Surprisingly, such freedom can feel awkward for owners and facility managers not accustomed to a more advisory and less managerial role. The question that plays in the back of minds for many in the hybrid model is whether or not the team is finding the most optimum solution at the best price.
The challenge in defining “best deal” has always been an inability to truly know if the deal was best. While competitive bidding elicits varied prices, it’s difficult to understand what deal is best because the system can be gamed. Highlighting the difference between cost and value is keenly insightful here. One deal may have significantly more value even though it comes at a slightly higher cost.
By defining the expectations and pairing those parameters with historic metrics like cost, owners can find comfort knowing there is alignment between the solution and expectations and, more importantly, that the team can be trusted stewards of the owner’s resources.
A more efficient process
Because the hybrid model places a premium on bringing performance parameters to the table early in the project, the design team can develop solutions around real answers rather than contemplate many possibilities. For designers, this means they can focus on the design and creative problem-solving.
Project managers are also able to give the team members room to focus on their part of the project, since the owner’s goals can be easily distilled without the need for interpretation.

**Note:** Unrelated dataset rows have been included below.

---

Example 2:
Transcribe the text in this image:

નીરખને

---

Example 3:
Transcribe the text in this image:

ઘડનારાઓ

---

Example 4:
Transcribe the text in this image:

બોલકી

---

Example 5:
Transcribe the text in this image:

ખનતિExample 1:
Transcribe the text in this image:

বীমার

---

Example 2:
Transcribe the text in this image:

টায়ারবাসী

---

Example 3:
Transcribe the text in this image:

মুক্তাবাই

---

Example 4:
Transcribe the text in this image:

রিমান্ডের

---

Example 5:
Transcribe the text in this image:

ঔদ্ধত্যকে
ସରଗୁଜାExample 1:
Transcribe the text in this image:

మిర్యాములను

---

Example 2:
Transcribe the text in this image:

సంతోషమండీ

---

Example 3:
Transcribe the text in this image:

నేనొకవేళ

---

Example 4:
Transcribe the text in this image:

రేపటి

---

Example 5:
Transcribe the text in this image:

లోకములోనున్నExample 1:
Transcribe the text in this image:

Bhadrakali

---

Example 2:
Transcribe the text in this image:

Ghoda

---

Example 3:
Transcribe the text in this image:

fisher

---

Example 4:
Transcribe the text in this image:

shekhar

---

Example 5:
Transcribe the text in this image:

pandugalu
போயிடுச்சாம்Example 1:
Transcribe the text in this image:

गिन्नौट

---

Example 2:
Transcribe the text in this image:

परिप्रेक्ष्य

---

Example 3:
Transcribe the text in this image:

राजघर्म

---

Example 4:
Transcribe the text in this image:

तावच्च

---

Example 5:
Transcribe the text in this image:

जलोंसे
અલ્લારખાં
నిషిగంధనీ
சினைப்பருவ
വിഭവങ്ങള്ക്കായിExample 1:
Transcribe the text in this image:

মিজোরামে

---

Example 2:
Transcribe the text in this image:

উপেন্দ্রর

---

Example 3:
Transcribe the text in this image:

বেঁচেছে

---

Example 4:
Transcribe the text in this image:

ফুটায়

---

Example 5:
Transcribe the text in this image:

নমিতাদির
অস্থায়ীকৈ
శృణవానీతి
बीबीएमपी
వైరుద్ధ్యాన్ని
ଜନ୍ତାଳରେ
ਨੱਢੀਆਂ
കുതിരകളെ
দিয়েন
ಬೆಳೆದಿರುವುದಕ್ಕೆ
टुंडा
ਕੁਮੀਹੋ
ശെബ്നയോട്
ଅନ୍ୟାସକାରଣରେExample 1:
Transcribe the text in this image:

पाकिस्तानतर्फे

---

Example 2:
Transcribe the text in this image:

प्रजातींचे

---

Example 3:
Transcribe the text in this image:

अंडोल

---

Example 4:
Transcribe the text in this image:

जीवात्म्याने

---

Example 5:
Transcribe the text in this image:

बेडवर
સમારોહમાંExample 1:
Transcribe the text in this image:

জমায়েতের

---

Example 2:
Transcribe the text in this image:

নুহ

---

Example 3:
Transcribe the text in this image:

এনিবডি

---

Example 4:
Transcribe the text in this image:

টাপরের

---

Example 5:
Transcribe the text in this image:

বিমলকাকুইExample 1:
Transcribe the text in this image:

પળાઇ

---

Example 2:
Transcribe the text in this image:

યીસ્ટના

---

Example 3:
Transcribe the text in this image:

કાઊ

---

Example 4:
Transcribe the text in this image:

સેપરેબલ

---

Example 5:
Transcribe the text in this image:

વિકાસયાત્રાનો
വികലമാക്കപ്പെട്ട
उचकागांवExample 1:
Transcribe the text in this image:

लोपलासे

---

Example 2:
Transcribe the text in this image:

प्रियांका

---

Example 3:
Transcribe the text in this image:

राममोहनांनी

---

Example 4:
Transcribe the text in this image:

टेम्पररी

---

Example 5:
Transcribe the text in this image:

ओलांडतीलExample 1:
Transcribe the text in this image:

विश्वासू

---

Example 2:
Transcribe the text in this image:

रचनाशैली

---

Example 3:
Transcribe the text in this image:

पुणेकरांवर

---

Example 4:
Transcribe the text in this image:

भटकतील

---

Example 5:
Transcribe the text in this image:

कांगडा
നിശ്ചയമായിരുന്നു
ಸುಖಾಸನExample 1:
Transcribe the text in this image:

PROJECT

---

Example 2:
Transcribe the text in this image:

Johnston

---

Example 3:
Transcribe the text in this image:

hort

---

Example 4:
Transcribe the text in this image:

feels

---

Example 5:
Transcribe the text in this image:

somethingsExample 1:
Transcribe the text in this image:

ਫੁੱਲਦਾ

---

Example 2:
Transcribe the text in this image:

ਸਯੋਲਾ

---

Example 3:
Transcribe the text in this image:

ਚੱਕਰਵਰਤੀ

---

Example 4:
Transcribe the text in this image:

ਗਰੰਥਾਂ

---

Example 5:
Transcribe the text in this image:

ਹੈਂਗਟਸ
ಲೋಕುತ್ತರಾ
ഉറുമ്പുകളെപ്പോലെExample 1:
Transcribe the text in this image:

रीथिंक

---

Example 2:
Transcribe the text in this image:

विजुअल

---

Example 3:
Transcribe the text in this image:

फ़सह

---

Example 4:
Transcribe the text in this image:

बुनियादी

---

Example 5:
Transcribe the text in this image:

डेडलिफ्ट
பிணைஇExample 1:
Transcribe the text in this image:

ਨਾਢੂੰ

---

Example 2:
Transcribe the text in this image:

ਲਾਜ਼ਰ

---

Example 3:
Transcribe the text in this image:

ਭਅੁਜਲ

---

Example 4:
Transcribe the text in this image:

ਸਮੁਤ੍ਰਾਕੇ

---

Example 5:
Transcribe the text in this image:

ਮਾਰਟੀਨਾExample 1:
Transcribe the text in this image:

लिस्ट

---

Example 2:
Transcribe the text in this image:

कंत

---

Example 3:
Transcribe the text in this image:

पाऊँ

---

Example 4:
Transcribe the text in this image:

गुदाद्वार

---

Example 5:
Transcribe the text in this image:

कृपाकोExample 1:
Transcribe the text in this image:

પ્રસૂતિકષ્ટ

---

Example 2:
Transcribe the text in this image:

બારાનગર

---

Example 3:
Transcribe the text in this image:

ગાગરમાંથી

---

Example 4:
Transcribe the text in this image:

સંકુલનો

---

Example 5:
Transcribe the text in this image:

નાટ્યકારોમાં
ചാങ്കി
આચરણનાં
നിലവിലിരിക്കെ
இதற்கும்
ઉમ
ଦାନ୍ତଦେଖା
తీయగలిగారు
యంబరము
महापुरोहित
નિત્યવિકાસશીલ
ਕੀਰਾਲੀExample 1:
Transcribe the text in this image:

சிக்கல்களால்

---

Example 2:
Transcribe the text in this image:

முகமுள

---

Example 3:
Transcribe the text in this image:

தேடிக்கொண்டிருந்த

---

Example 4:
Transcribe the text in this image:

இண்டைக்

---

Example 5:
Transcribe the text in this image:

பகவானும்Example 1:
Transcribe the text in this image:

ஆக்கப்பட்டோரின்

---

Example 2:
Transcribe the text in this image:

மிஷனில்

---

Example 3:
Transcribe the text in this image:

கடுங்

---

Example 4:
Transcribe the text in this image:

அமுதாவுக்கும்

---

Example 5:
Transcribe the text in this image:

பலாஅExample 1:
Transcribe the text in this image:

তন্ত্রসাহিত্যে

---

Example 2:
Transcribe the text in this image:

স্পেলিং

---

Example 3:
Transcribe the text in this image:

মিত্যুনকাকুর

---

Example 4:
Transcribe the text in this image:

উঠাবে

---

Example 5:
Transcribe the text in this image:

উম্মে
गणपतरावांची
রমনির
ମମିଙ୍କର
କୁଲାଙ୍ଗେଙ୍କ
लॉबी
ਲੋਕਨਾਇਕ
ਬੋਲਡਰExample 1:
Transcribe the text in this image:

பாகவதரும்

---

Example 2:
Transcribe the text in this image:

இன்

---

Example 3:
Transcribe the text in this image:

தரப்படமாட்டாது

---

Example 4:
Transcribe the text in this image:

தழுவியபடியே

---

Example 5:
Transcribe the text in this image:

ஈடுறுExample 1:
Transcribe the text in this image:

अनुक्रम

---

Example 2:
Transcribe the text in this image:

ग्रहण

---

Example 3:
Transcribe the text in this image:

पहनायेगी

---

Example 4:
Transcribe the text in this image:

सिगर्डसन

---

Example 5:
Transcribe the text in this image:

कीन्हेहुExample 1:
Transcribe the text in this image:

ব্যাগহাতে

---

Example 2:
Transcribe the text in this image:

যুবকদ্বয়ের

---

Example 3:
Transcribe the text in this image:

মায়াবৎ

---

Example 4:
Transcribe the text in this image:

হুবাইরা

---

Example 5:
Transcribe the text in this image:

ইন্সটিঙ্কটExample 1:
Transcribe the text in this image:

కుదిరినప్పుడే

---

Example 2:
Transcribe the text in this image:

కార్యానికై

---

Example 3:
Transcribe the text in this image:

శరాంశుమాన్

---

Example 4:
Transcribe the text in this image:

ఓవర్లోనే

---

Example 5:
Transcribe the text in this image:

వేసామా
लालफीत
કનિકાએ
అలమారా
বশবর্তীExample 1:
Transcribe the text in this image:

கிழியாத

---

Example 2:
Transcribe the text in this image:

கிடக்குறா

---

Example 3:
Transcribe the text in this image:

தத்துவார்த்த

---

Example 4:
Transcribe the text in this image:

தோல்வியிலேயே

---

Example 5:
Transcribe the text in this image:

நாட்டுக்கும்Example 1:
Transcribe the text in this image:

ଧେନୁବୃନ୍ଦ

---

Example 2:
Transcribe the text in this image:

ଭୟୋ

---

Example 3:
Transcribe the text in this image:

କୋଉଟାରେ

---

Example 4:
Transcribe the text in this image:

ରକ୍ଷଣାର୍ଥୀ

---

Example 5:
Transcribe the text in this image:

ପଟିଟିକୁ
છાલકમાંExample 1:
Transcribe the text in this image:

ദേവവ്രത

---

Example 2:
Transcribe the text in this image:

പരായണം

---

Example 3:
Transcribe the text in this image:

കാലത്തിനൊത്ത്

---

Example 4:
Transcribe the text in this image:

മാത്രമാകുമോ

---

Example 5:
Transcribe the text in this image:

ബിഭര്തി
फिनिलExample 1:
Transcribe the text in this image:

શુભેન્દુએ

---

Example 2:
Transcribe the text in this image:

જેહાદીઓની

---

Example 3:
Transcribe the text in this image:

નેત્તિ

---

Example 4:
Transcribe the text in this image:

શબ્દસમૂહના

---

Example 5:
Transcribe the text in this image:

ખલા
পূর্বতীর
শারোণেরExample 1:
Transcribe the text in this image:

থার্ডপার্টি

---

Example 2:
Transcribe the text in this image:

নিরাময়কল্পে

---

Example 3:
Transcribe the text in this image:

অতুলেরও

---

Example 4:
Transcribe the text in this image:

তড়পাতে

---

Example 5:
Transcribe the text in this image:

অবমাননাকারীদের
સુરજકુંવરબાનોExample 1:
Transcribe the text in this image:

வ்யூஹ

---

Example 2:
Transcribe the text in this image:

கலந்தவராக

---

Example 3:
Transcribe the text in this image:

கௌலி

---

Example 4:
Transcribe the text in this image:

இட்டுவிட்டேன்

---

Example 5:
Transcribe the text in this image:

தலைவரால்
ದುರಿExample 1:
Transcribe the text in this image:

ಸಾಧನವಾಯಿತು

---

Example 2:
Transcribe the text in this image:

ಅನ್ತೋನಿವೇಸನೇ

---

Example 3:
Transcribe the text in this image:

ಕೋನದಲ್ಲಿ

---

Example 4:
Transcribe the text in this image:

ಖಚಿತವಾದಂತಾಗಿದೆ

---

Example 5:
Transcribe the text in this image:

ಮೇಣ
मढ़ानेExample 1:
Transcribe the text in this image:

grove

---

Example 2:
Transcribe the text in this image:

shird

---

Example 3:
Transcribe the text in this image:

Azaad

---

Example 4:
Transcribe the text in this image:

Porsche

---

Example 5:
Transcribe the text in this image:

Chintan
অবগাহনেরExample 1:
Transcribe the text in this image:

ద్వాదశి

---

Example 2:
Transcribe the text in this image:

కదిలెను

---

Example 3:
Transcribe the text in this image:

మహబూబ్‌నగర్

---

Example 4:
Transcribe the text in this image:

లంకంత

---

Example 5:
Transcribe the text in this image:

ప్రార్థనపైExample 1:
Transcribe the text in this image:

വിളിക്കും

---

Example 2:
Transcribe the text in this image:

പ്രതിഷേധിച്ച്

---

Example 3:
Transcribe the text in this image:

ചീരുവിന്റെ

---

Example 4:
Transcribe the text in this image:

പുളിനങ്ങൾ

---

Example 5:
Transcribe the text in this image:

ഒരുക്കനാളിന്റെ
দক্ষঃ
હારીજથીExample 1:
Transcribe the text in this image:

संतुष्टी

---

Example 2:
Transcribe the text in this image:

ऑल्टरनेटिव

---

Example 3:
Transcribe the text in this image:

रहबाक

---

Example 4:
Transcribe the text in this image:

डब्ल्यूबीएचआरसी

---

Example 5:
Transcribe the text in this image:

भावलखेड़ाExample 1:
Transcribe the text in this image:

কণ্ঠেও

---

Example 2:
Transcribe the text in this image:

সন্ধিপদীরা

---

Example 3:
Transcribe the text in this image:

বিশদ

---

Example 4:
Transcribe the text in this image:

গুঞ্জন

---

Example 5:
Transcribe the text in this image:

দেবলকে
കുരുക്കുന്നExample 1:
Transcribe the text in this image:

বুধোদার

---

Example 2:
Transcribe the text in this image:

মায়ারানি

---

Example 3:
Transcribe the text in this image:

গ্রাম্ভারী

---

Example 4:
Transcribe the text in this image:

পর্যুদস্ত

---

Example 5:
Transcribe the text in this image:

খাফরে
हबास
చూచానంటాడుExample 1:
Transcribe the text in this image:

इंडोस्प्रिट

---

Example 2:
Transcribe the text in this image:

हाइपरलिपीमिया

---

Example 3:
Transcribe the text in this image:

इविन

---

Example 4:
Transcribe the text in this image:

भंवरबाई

For contractors and tradespeople, there is more upfront participation in the hybrid model, but that participation makes the in-field delivery much smoother, faster and cost-effective.
Together, this is where the process is most efficient. It encourages participation from each member of the team, and challenges them to bring their knowledge and understanding to benefit the day-to-day project operations during the design phase. No longer placed in the middle of a project with no overall view, but with a string of responsibilities, team members are placed front and center, providing perspective and opportunities to make the right decisions at the right time. The collaborative approach allows the design team to develop more detailed bid packages, avoiding any vague solutions that require architects to make field-to-fit decisions, as well as eliminating rework and waste.
Most importantly, the hybrid model removes the heavy lifting of the facility manager to act as an integrator and mediator between the different specialties on the project team. Because the model creates an ecosystem of partners supporting the overall goal, the hybrid model enables the facility manager to make more meaningful decisions.
By taking a holistic view of the process, leaning into the expertise each project team member brings — and trusting in the shared responsibilities those members carry — this innovative hybrid design and healthcare delivery model gives both owners and the project team an opportunity to leverage process efficiencies to deliver performance-oriented solutions, in a cost-effective manner, for the healthcare organization and communities they serve.